In neuroregeneration, human pluripotent stem cells (hPSCs), embryonic stem cells (ESCs) and induced pluripotent stem cells (iPSCs) hold great promise for regenerative medicine due to their capacity to differentiate to neuronal cells and integrating into the host retinal tissue [16]. Therefore, they hold promises in future applications of optogeneticS stimulation to develop efficient methods in retinal neural differentiation.

Human clinical trials represent that, cell replacement/transplantation can be used to prevent blindness and to restore eyesight in retinal disorders (NCT02320812, NCT02464436, NCT03073733). The results
represent that; retinal cell translation is an effective therapeutic strategy to treat retinal degeneration. Optogenetically induced differentiated cells can be transplanted in to the subretinal space of murine mouse models to determine whether they can survive and integrate into the retinal layer and mediate light responses in the eye.

The retina contains highly organized networks of neuron cells arranged in three dimensions (3D). Furthermore, generation of retinal neurons in 3D requires bioactive scaffolds leading to a functional neural network that imitates those in the human eye. In order to overcome retinal degenerative disorders, generation of functional neuronal retinal cells in three-dimension (3D) in syntax with optogenetics targeting is a cuttingedge strategy [7]. This strategy not only aimed to retinal disorders, via tissue implantation, but also it would be a promise as an in vitro model for drug screening. So, f 3D culture microenvironment can be recruited to improve survival and differentiation potential of retinal cells in vitro or optogenetically engineered cells’ transplantation in vivo. Bruch’s membrane (BM) is a specialized basement membrane which transports nutrients to the retina. Substrate that are designed to mimic BM represent pivotal demand, regarding neural integration in the host retina. Phase 1/2a clinical study demonstrated that parylene membrane substrate which had been used for cell therapy of five patients with advanced AMD improved visual function reasonably (NCT02590692) [17]. Several other clinical trials represented that, PLGA (NCT04339764) polyethylene terephthalate (PET), collagen (UMIN000011929) scaffolds may be used in the near future for the treatment of AMD [18]. These scaffolds can be studied in directed research for transplantation of optogenetically engineered.

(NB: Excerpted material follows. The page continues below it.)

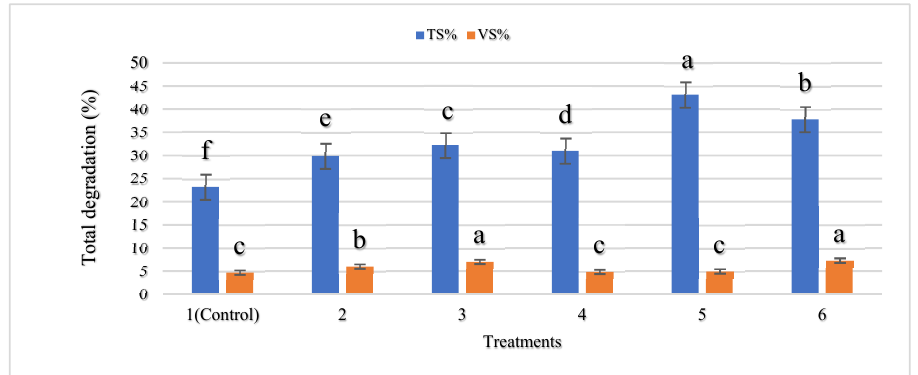
Figure 12. Degradation of total solids (TS) and volatile solids (VS) during anaerobic digestion. Bars with different letters depict significantly different values at p ≤ 0.05.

cells in mice models of retinal degeneration to monitor their circuit-generating effects with physiological strategies.

Conclusion

Cell membrane depolarization by optogenetics tools may induce proliferation and neuron differentiation. Our previous research confirmed retinal neural differentiation of Opto-mGluR6 engineered BMSCs and mRPE cells by optogenetic stimulation. Studying optogenetics stimulation during different period of times, using different stem cell sources, generation of retinal neurons in 3D microenvironments, cell transplantion in to the subretinal space of murine mouse models may open new horizons in retinal regenerative researches.